» **Document extract**:
[Start of section]

FANUC’s latest 3D vision system captures images using a single shot of structured light. The system measures distortions in the projected pattern of light to yield an object’s point cloud, or the 3D coordinates of a set of points measured on its surface. As with 2D vision, lighting is king, said Roney. Therefore, the proper illumination is critical to getting acceptably precise vision data.

This imaging is typically performed when the robot arm is out of the way, leaving the parts unobscured. Such an approach reduces overall cycle time because image acquisition takes place while the robot arm is doing something else. Imaging and selection of the next part to be picked, for example, can occur while the arm is moving the part last picked to another location.

There may be performance-related reasons to mount the camera, lighting, or both on the robot arm that is doing the bin picking, said Raman Sharma, vice president of sales and marketing for the Americas at Zivid, a 3D industrial machine vision system maker. Sharma said people move their heads slightly from side to side to gain somewhat different views when trying to capture details about and identify a visually challenging collection of objects, such as a bin full of shiny metal cylinders.

One way to use the same method in machine vision is to mount a 3D camera on the robot arm itself. Sharma said this arrangement will become more popular because of the capabilities it allows, such as being able to alter the camera angle.

“You tilt the camera in one direction, capture the scene. You tilt it in another, capture another angle. Those 3D images can then be merged together, and you get a complete image of an object that was challenging at first glance,” he said.

To make mounting a camera at the end of a robot arm feasible, Zivid reduced the size of its latest system substantially and also cut the system’s weight to less than 850 g — a significant reduction of the product’s load on an automated arm. The company’s vision systems come with integrated structured light illumination that is strong enough to overcome the ambient lighting found on factory floors, in warehouses, and in other industrial settings. Sharma said embedding lighting improves the quality and consistency of the 3D point cloud output.

In addition to on-arm robot mounting of vision systems, he predicted that 3D color imaging will become more important to bin picking because color is often a significant feature for differ­en­tia­ting among parts. He also said software, such as neural nets and other AI tools, will become increasingly important.

Software helps make up for some hardware limitations by effectively enhancing parameters such as dynamic range. A shiny metal cylinder illuminated from above will have a single bright line running down it, surrounded by two relatively dark bands. Sharma said that 3D cameras can capture an image of the cylinder, and then software can process the image while taking this known characteristic into account. The combination thus helps to enable robust bin picking.

Overcoming reflectivity

Bin picking of reflective objects can be a challenge, said Luzia Beisiegel, product owner of the HALCON Library at machine vision solution supplier MVTec Software. She said approaches exist, however, that ease the software burden of dealing with the problem of reflectivity and other issues.

[End of section]

» **Dataset section**:
[Start of section]

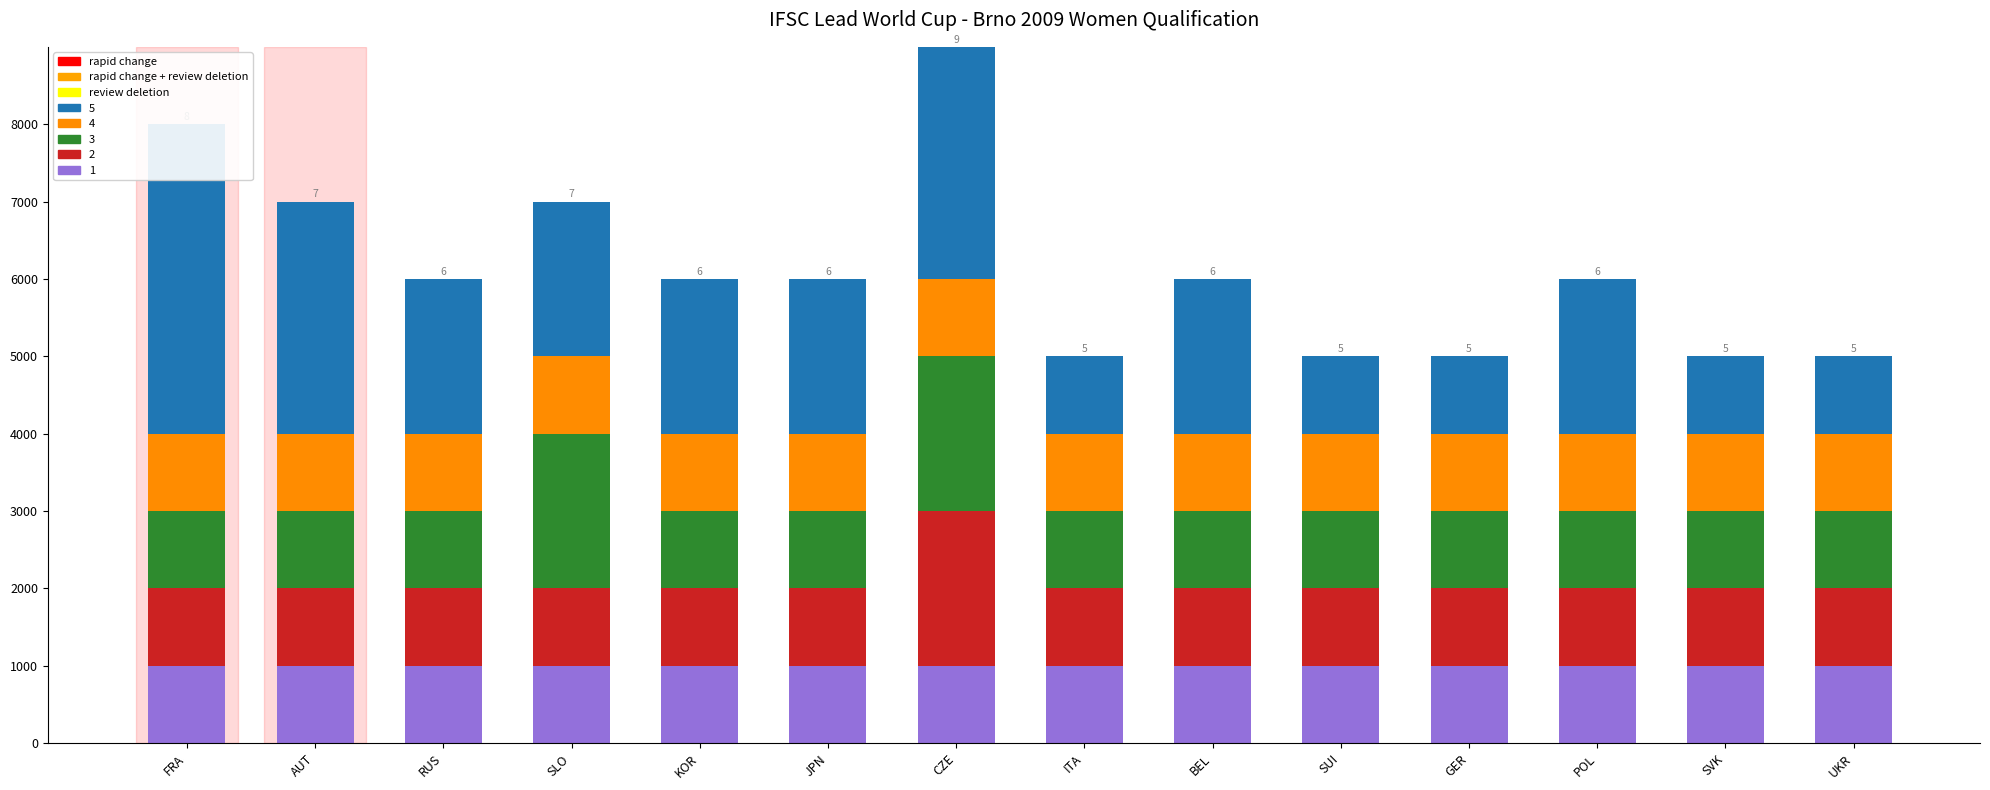

How many groups of bars are there?

14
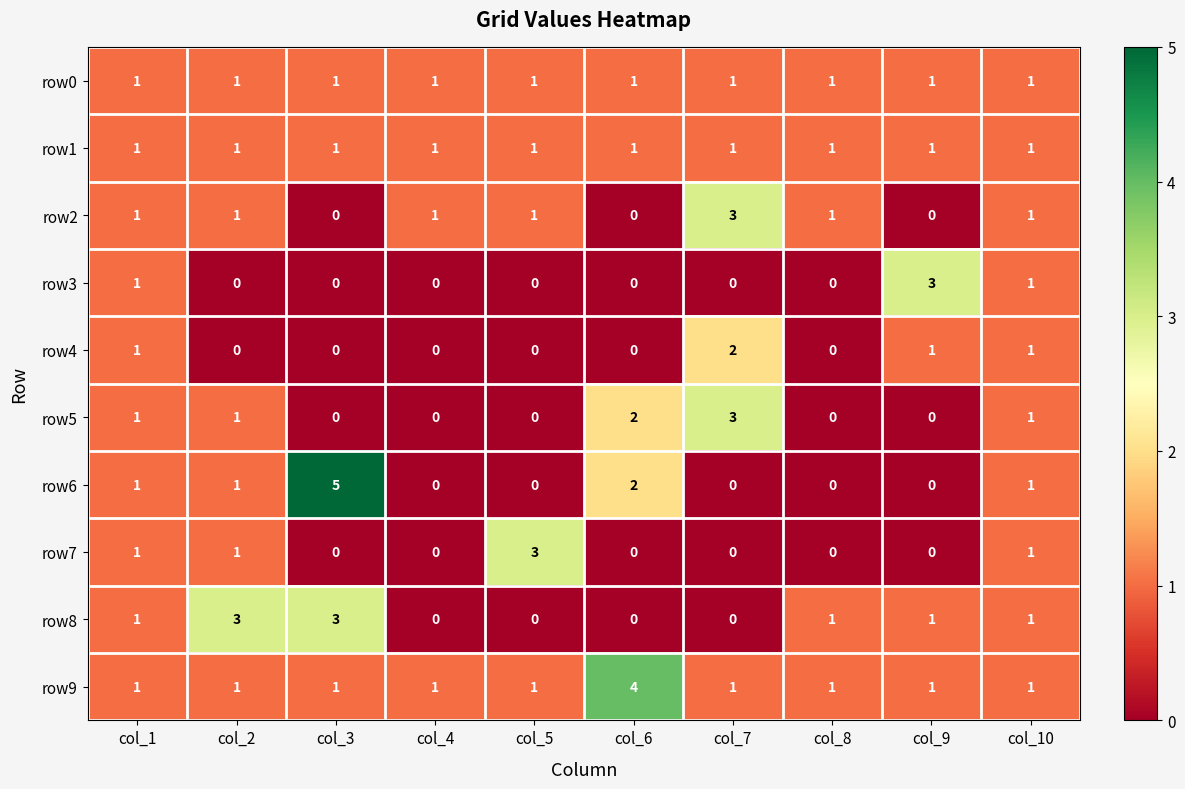

The value of row5 at col_9 is 2. True or false?

False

[End of section]

» **Work request A**:
According to the article on 3D vision for bin picking, what was the weight of Zivid's latest system reduced to?
» **Work request B**:
In the article on 3D vision for bin picking, why does imaging while the robot arm is out of the way reduce overall cycle time?

» **Exercise output A**:
Less than 850 g.

» **Exercise output B**:
Image acquisition happens while the robot arm is busy with something else. For example, the next part can be imaged and selected while the arm is moving the last picked part to another location.